# What to work on
Copy out all the lines in the records that include the word "scroll".

# Dataset records

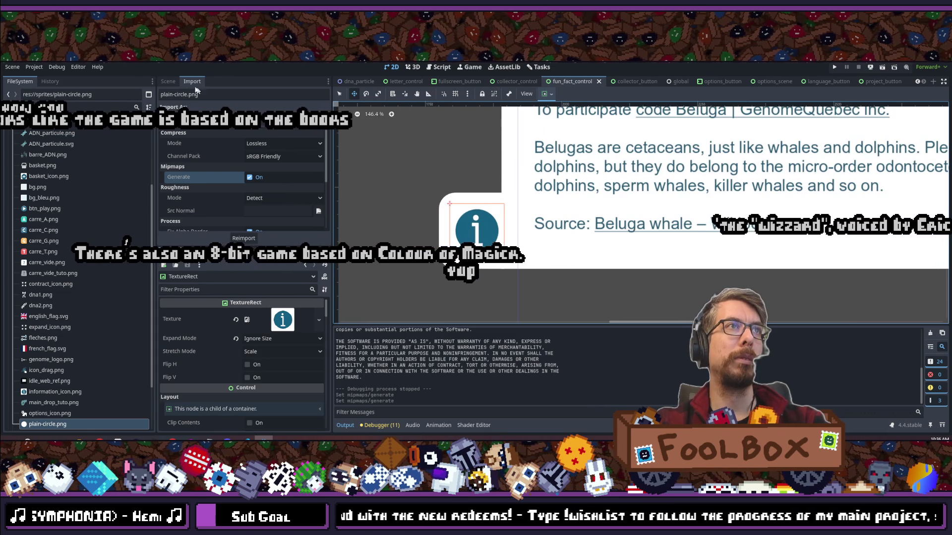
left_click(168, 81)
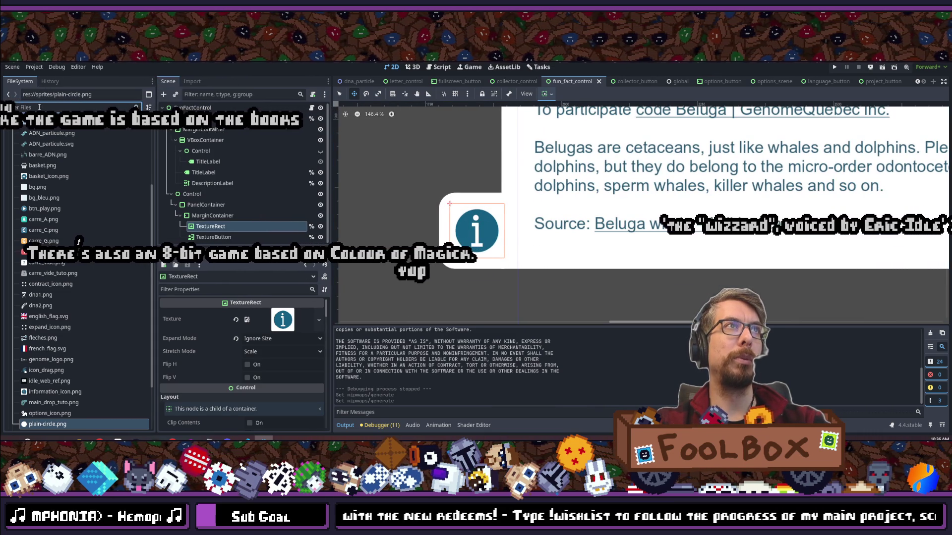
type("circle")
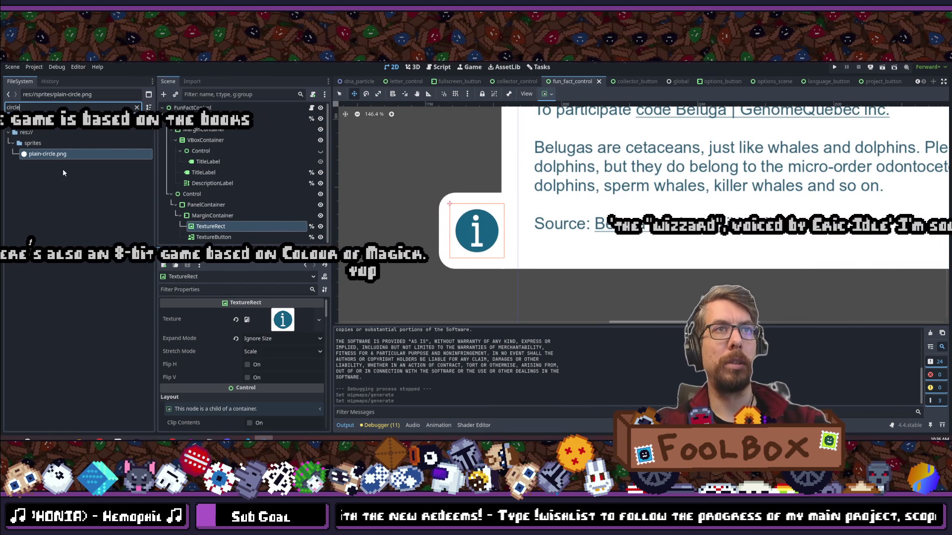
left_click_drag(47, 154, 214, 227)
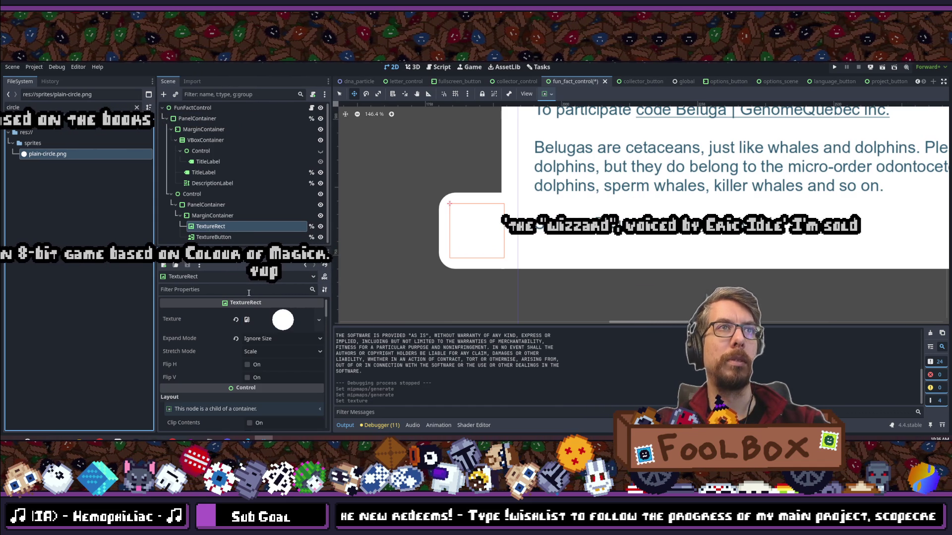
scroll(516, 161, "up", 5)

--

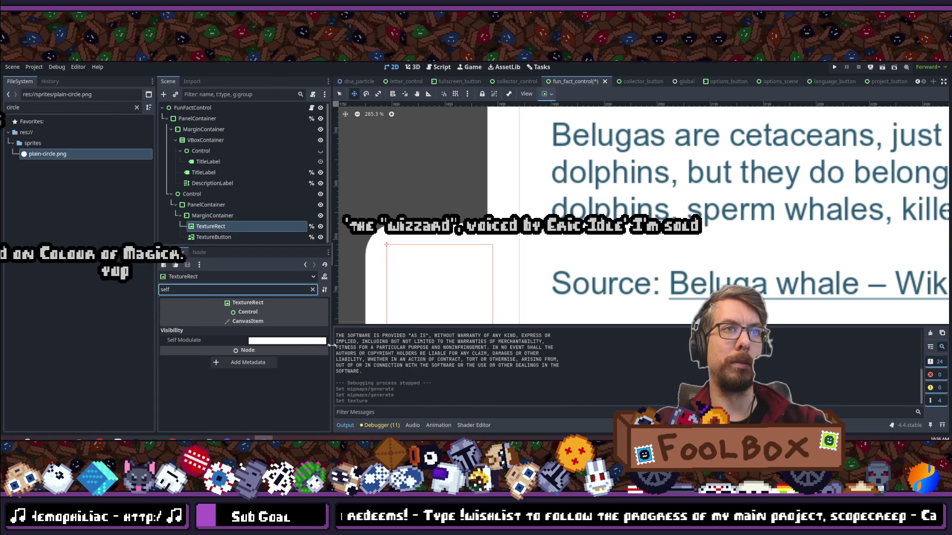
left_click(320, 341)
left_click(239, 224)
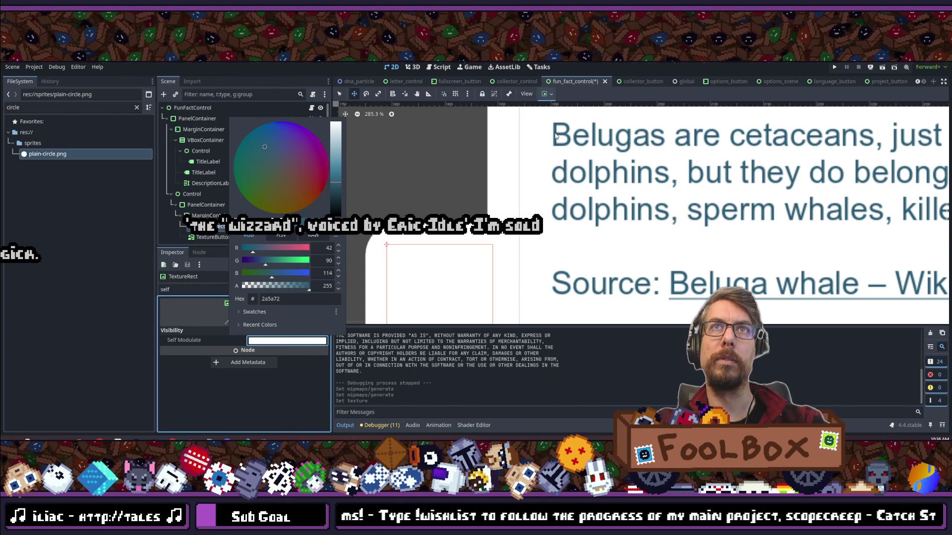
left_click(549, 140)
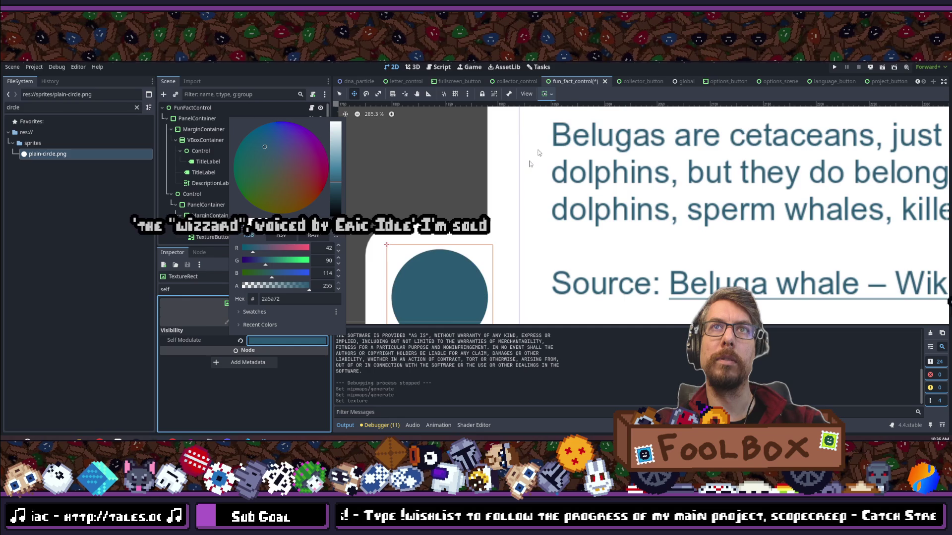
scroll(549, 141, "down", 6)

# Task answer
scroll(516, 161, "up", 5)
scroll(549, 141, "down", 6)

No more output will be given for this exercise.